======== Exercise input ========
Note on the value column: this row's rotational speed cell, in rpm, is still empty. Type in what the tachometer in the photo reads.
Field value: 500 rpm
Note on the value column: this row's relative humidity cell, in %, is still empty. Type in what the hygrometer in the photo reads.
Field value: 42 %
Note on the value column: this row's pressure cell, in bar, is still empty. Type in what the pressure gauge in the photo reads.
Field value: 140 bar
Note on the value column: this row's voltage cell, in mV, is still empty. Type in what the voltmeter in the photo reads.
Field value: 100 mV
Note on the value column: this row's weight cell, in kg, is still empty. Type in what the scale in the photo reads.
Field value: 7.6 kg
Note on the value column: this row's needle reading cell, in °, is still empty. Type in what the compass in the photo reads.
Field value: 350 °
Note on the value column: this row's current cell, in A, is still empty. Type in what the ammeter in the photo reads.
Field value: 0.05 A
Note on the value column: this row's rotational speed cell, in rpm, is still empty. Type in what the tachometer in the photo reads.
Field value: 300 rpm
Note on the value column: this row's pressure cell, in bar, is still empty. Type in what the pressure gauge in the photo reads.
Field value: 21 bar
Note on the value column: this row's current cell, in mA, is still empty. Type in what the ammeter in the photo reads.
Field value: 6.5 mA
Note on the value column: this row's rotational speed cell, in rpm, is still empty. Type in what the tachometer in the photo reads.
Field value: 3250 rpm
========
======== Exercise input ========
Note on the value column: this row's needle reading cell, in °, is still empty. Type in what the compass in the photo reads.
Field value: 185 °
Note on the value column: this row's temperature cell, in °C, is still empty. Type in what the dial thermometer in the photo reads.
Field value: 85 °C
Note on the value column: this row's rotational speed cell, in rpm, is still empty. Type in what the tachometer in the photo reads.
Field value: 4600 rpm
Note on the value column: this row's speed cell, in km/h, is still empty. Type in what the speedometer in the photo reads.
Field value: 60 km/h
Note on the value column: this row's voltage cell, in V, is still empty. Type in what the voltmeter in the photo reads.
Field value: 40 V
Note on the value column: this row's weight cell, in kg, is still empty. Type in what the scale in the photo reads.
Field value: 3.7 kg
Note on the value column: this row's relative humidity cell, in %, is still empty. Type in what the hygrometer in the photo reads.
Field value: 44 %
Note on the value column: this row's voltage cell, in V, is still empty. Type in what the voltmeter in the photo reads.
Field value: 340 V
========
======== Exercise input ========
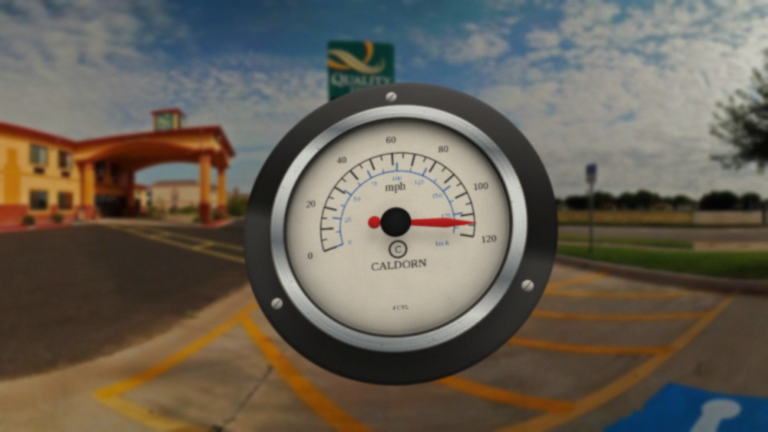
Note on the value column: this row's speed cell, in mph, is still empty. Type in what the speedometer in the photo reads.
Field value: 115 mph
========
- _The problem_
Pull out every line in the entries above that contains the word "speedometer", and copy each such line unchanged.

- _Response area_
Note on the value column: this row's speed cell, in km/h, is still empty. Type in what the speedometer in the photo reads.
Note on the value column: this row's speed cell, in mph, is still empty. Type in what the speedometer in the photo reads.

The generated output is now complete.